Stored entries:
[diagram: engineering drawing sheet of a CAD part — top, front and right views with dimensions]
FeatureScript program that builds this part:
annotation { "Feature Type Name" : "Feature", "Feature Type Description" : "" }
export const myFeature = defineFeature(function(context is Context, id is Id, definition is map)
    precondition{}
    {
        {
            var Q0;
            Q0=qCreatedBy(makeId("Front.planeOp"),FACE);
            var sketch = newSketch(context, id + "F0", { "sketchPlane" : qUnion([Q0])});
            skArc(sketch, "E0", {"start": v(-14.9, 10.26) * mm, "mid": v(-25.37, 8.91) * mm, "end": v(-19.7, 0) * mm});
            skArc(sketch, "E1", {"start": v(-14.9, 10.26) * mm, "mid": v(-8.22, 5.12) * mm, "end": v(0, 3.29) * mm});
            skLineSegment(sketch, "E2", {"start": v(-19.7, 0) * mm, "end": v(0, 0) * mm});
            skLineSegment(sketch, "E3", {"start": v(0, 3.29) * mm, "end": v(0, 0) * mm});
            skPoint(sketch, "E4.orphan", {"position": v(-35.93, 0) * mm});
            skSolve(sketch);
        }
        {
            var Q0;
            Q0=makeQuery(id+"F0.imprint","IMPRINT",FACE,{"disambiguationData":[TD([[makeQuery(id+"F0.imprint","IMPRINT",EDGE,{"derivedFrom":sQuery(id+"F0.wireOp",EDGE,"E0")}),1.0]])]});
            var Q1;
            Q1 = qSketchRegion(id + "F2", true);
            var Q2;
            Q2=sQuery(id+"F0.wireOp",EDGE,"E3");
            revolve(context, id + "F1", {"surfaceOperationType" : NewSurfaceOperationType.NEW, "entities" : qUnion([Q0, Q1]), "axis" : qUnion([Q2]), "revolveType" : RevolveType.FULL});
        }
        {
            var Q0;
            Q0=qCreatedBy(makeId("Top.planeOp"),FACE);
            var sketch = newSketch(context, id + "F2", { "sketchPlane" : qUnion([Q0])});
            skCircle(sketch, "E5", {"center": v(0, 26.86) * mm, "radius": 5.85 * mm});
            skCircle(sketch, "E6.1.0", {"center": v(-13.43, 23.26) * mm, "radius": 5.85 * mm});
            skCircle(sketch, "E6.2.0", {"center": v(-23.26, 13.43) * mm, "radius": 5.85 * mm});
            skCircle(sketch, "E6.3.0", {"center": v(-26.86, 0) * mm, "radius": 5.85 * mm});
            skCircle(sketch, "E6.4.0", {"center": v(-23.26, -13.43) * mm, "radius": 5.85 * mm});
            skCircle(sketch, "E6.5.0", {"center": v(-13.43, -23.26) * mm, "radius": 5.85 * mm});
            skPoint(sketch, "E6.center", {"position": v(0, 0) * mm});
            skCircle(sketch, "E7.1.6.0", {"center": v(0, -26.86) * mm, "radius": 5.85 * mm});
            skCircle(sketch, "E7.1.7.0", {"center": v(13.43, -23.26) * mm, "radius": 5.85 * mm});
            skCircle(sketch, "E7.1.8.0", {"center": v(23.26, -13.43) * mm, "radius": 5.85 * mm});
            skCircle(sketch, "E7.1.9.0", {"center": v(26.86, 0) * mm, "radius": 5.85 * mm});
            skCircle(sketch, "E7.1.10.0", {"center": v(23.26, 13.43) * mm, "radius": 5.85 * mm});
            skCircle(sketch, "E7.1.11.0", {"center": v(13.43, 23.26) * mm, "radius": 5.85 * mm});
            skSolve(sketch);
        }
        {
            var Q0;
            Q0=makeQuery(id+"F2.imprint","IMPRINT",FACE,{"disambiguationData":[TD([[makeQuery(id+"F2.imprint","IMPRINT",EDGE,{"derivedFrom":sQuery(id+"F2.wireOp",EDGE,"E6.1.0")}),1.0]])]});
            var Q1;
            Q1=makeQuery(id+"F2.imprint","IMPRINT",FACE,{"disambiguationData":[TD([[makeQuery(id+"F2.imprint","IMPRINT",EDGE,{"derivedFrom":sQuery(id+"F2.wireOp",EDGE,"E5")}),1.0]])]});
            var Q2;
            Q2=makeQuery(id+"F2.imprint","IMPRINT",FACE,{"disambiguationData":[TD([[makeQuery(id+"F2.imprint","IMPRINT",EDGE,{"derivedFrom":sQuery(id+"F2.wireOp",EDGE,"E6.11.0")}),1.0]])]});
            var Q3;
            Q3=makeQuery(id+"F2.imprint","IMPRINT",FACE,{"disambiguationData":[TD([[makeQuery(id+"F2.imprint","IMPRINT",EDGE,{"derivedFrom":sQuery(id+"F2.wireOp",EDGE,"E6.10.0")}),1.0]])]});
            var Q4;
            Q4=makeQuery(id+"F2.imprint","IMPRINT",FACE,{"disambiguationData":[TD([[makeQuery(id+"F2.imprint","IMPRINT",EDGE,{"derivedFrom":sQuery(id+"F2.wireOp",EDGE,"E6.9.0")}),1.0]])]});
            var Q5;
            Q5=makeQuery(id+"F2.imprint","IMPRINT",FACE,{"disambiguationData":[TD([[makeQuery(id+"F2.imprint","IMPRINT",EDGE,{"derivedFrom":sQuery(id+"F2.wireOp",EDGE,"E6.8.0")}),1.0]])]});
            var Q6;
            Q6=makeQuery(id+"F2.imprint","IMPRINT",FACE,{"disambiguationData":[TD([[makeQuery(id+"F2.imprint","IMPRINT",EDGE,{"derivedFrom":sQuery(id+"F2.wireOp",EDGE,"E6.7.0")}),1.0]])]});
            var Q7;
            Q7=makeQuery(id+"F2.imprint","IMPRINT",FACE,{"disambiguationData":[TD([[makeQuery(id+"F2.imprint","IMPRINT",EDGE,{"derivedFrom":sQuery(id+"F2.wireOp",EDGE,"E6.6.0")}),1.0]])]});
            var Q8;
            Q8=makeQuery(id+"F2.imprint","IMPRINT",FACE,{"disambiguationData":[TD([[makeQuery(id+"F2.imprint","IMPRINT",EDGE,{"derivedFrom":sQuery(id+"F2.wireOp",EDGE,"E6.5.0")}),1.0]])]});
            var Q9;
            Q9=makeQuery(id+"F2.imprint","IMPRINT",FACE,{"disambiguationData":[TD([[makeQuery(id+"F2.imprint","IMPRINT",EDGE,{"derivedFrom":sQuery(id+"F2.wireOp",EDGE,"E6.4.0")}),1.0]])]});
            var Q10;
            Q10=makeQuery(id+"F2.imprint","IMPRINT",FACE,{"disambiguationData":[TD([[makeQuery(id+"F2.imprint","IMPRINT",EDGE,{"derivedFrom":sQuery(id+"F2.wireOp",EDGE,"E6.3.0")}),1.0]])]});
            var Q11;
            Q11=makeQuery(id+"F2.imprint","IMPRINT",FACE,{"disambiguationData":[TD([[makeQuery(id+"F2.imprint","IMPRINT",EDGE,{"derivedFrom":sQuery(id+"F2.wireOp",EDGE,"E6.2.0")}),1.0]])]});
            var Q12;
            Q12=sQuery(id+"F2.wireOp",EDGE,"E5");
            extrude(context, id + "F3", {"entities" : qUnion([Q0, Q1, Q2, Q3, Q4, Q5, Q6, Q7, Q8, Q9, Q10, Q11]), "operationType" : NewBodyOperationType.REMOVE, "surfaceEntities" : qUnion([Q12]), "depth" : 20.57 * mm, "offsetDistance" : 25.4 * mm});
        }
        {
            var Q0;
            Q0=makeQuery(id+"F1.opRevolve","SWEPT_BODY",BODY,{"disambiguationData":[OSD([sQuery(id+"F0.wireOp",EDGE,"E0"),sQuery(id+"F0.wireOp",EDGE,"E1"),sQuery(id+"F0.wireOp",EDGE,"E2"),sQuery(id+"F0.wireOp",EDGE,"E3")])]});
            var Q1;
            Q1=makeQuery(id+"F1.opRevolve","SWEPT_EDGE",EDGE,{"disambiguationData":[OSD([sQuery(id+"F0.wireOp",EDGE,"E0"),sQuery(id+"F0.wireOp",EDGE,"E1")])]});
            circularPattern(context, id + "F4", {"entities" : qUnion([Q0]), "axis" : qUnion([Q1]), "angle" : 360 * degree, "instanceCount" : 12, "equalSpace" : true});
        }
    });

EXERCISE REQUIREMENTS —
Can you write out the items again, starting at the beginning and ending at the line that contains "v(-13.43, 23.26) *", and swap every "radius" for "size" while leaving everything else unchanged?

EXPECTED OUTPUT —
[diagram: engineering drawing sheet of a CAD part — top, front and right views with dimensions]
FeatureScript program that builds this part:
annotation { "Feature Type Name" : "Feature", "Feature Type Description" : "" }
export const myFeature = defineFeature(function(context is Context, id is Id, definition is map)
    precondition{}
    {
        {
            var Q0;
            Q0=qCreatedBy(makeId("Front.planeOp"),FACE);
            var sketch = newSketch(context, id + "F0", { "sketchPlane" : qUnion([Q0])});
            skArc(sketch, "E0", {"start": v(-14.9, 10.26) * mm, "mid": v(-25.37, 8.91) * mm, "end": v(-19.7, 0) * mm});
            skArc(sketch, "E1", {"start": v(-14.9, 10.26) * mm, "mid": v(-8.22, 5.12) * mm, "end": v(0, 3.29) * mm});
            skLineSegment(sketch, "E2", {"start": v(-19.7, 0) * mm, "end": v(0, 0) * mm});
            skLineSegment(sketch, "E3", {"start": v(0, 3.29) * mm, "end": v(0, 0) * mm});
            skPoint(sketch, "E4.orphan", {"position": v(-35.93, 0) * mm});
            skSolve(sketch);
        }
        {
            var Q0;
            Q0=makeQuery(id+"F0.imprint","IMPRINT",FACE,{"disambiguationData":[TD([[makeQuery(id+"F0.imprint","IMPRINT",EDGE,{"derivedFrom":sQuery(id+"F0.wireOp",EDGE,"E0")}),1.0]])]});
            var Q1;
            Q1 = qSketchRegion(id + "F2", true);
            var Q2;
            Q2=sQuery(id+"F0.wireOp",EDGE,"E3");
            revolve(context, id + "F1", {"surfaceOperationType" : NewSurfaceOperationType.NEW, "entities" : qUnion([Q0, Q1]), "axis" : qUnion([Q2]), "revolveType" : RevolveType.FULL});
        }
        {
            var Q0;
            Q0=qCreatedBy(makeId("Top.planeOp"),FACE);
            var sketch = newSketch(context, id + "F2", { "sketchPlane" : qUnion([Q0])});
            skCircle(sketch, "E5", {"center": v(0, 26.86) * mm, "size": 5.85 * mm});
            skCircle(sketch, "E6.1.0", {"center": v(-13.43, 23.26) * mm, "size": 5.85 * mm});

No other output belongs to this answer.